▸ **GIVEN REQUEST**
Update the records below by replacing every "backdrop" with "background", and reproduce them in full with everything else left unchanged.

▸ **SUPPLIED ENTRIES**
┄┄┄┄┄┄

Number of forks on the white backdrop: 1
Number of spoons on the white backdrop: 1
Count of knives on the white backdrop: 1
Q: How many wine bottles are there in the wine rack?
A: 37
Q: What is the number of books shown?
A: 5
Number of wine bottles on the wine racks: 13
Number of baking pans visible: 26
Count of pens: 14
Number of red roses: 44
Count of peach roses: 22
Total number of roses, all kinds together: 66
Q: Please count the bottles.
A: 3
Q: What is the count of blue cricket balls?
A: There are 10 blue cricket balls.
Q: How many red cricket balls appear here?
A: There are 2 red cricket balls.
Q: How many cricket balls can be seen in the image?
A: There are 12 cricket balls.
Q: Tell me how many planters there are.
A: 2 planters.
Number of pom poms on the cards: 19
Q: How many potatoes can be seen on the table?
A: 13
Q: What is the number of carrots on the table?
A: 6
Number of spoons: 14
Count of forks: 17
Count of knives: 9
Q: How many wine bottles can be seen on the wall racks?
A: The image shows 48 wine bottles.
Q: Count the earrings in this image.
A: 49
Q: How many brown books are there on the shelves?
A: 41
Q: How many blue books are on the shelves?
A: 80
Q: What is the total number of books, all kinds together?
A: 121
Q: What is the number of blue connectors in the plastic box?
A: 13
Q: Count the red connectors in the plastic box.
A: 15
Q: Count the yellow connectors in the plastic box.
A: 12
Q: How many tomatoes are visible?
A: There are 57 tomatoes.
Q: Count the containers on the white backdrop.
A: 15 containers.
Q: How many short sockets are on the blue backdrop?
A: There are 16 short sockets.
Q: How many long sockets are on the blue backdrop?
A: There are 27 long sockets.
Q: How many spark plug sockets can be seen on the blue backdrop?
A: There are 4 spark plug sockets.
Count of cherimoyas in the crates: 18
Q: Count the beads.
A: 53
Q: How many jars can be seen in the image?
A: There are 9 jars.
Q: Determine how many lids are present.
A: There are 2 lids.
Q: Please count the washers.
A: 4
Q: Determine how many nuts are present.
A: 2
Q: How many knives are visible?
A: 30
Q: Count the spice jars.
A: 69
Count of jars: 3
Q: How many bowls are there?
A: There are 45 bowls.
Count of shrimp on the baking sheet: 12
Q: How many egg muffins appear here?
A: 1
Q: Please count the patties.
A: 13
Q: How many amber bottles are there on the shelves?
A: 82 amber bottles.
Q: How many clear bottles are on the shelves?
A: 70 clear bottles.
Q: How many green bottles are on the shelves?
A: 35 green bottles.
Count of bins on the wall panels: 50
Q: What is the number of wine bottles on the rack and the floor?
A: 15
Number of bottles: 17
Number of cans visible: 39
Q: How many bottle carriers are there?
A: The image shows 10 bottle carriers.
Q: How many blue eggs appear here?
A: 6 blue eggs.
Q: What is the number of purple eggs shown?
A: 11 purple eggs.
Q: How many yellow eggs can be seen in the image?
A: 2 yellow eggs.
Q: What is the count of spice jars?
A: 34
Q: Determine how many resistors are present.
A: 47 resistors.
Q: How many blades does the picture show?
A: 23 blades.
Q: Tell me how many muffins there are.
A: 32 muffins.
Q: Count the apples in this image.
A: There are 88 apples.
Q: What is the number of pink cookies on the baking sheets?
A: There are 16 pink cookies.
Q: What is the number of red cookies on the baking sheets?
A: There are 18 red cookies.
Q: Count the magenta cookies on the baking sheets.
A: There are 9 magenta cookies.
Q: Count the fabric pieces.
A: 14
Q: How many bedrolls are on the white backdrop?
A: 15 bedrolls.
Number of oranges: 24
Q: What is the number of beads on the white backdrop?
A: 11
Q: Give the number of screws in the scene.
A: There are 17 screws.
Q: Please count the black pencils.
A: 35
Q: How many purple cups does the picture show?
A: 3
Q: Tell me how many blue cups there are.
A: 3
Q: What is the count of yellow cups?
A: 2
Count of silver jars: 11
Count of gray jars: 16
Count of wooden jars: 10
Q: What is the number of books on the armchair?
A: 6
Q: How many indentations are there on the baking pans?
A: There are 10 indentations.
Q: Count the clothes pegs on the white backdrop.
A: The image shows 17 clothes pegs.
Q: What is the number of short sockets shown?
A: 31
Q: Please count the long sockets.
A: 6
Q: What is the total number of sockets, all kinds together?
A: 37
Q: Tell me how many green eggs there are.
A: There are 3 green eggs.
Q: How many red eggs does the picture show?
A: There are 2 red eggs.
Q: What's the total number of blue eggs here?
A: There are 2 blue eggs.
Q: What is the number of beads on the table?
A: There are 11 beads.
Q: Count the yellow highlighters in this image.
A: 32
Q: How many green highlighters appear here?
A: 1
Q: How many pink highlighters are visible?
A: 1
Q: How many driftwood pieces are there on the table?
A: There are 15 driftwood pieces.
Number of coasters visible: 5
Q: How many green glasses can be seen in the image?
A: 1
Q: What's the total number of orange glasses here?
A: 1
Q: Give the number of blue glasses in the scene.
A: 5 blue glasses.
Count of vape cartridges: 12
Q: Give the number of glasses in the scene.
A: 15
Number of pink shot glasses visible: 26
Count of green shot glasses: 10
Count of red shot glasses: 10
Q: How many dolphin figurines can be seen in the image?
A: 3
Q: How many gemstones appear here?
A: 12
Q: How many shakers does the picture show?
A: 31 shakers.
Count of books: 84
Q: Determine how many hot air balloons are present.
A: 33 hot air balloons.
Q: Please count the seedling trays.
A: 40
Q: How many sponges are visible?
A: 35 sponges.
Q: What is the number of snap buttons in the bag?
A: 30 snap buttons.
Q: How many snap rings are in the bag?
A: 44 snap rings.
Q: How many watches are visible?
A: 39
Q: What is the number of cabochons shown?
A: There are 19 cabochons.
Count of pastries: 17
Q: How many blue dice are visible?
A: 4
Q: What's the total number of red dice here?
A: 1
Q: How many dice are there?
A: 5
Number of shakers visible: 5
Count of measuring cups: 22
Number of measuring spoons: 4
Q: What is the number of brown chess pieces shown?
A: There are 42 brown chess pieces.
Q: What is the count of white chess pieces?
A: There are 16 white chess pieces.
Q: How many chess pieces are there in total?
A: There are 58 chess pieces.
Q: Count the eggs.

┄┄┄┄┄┄

▸ **SOLVED PROBLEM**
Number of forks on the white background: 1
Number of spoons on the white background: 1
Count of knives on the white background: 1
Q: How many wine bottles are there in the wine rack?
A: 37
Q: What is the number of books shown?
A: 5
Number of wine bottles on the wine racks: 13
Number of baking pans visible: 26
Count of pens: 14
Number of red roses: 44
Count of peach roses: 22
Total number of roses, all kinds together: 66
Q: Please count the bottles.
A: 3
Q: What is the count of blue cricket balls?
A: There are 10 blue cricket balls.
Q: How many red cricket balls appear here?
A: There are 2 red cricket balls.
Q: How many cricket balls can be seen in the image?
A: There are 12 cricket balls.
Q: Tell me how many planters there are.
A: 2 planters.
Number of pom poms on the cards: 19
Q: How many potatoes can be seen on the table?
A: 13
Q: What is the number of carrots on the table?
A: 6
Number of spoons: 14
Count of forks: 17
Count of knives: 9
Q: How many wine bottles can be seen on the wall racks?
A: The image shows 48 wine bottles.
Q: Count the earrings in this image.
A: 49
Q: How many brown books are there on the shelves?
A: 41
Q: How many blue books are on the shelves?
A: 80
Q: What is the total number of books, all kinds together?
A: 121
Q: What is the number of blue connectors in the plastic box?
A: 13
Q: Count the red connectors in the plastic box.
A: 15
Q: Count the yellow connectors in the plastic box.
A: 12
Q: How many tomatoes are visible?
A: There are 57 tomatoes.
Q: Count the containers on the white background.
A: 15 containers.
Q: How many short sockets are on the blue background?
A: There are 16 short sockets.
Q: How many long sockets are on the blue background?
A: There are 27 long sockets.
Q: How many spark plug sockets can be seen on the blue background?
A: There are 4 spark plug sockets.
Count of cherimoyas in the crates: 18
Q: Count the beads.
A: 53
Q: How many jars can be seen in the image?
A: There are 9 jars.
Q: Determine how many lids are present.
A: There are 2 lids.
Q: Please count the washers.
A: 4
Q: Determine how many nuts are present.
A: 2
Q: How many knives are visible?
A: 30
Q: Count the spice jars.
A: 69
Count of jars: 3
Q: How many bowls are there?
A: There are 45 bowls.
Count of shrimp on the baking sheet: 12
Q: How many egg muffins appear here?
A: 1
Q: Please count the patties.
A: 13
Q: How many amber bottles are there on the shelves?
A: 82 amber bottles.
Q: How many clear bottles are on the shelves?
A: 70 clear bottles.
Q: How many green bottles are on the shelves?
A: 35 green bottles.
Count of bins on the wall panels: 50
Q: What is the number of wine bottles on the rack and the floor?
A: 15
Number of bottles: 17
Number of cans visible: 39
Q: How many bottle carriers are there?
A: The image shows 10 bottle carriers.
Q: How many blue eggs appear here?
A: 6 blue eggs.
Q: What is the number of purple eggs shown?
A: 11 purple eggs.
Q: How many yellow eggs can be seen in the image?
A: 2 yellow eggs.
Q: What is the count of spice jars?
A: 34
Q: Determine how many resistors are present.
A: 47 resistors.
Q: How many blades does the picture show?
A: 23 blades.
Q: Tell me how many muffins there are.
A: 32 muffins.
Q: Count the apples in this image.
A: There are 88 apples.
Q: What is the number of pink cookies on the baking sheets?
A: There are 16 pink cookies.
Q: What is the number of red cookies on the baking sheets?
A: There are 18 red cookies.
Q: Count the magenta cookies on the baking sheets.
A: There are 9 magenta cookies.
Q: Count the fabric pieces.
A: 14
Q: How many bedrolls are on the white background?
A: 15 bedrolls.
Number of oranges: 24
Q: What is the number of beads on the white background?
A: 11
Q: Give the number of screws in the scene.
A: There are 17 screws.
Q: Please count the black pencils.
A: 35
Q: How many purple cups does the picture show?
A: 3
Q: Tell me how many blue cups there are.
A: 3
Q: What is the count of yellow cups?
A: 2
Count of silver jars: 11
Count of gray jars: 16
Count of wooden jars: 10
Q: What is the number of books on the armchair?
A: 6
Q: How many indentations are there on the baking pans?
A: There are 10 indentations.
Q: Count the clothes pegs on the white background.
A: The image shows 17 clothes pegs.
Q: What is the number of short sockets shown?
A: 31
Q: Please count the long sockets.
A: 6
Q: What is the total number of sockets, all kinds together?
A: 37
Q: Tell me how many green eggs there are.
A: There are 3 green eggs.
Q: How many red eggs does the picture show?
A: There are 2 red eggs.
Q: What's the total number of blue eggs here?
A: There are 2 blue eggs.
Q: What is the number of beads on the table?
A: There are 11 beads.
Q: Count the yellow highlighters in this image.
A: 32
Q: How many green highlighters appear here?
A: 1
Q: How many pink highlighters are visible?
A: 1
Q: How many driftwood pieces are there on the table?
A: There are 15 driftwood pieces.
Number of coasters visible: 5
Q: How many green glasses can be seen in the image?
A: 1
Q: What's the total number of orange glasses here?
A: 1
Q: Give the number of blue glasses in the scene.
A: 5 blue glasses.
Count of vape cartridges: 12
Q: Give the number of glasses in the scene.
A: 15
Number of pink shot glasses visible: 26
Count of green shot glasses: 10
Count of red shot glasses: 10
Q: How many dolphin figurines can be seen in the image?
A: 3
Q: How many gemstones appear here?
A: 12
Q: How many shakers does the picture show?
A: 31 shakers.
Count of books: 84
Q: Determine how many hot air balloons are present.
A: 33 hot air balloons.
Q: Please count the seedling trays.
A: 40
Q: How many sponges are visible?
A: 35 sponges.
Q: What is the number of snap buttons in the bag?
A: 30 snap buttons.
Q: How many snap rings are in the bag?
A: 44 snap rings.
Q: How many watches are visible?
A: 39
Q: What is the number of cabochons shown?
A: There are 19 cabochons.
Count of pastries: 17
Q: How many blue dice are visible?
A: 4
Q: What's the total number of red dice here?
A: 1
Q: How many dice are there?
A: 5
Number of shakers visible: 5
Count of measuring cups: 22
Number of measuring spoons: 4
Q: What is the number of brown chess pieces shown?
A: There are 42 brown chess pieces.
Q: What is the count of white chess pieces?
A: There are 16 white chess pieces.
Q: How many chess pieces are there in total?
A: There are 58 chess pieces.
Q: Count the eggs.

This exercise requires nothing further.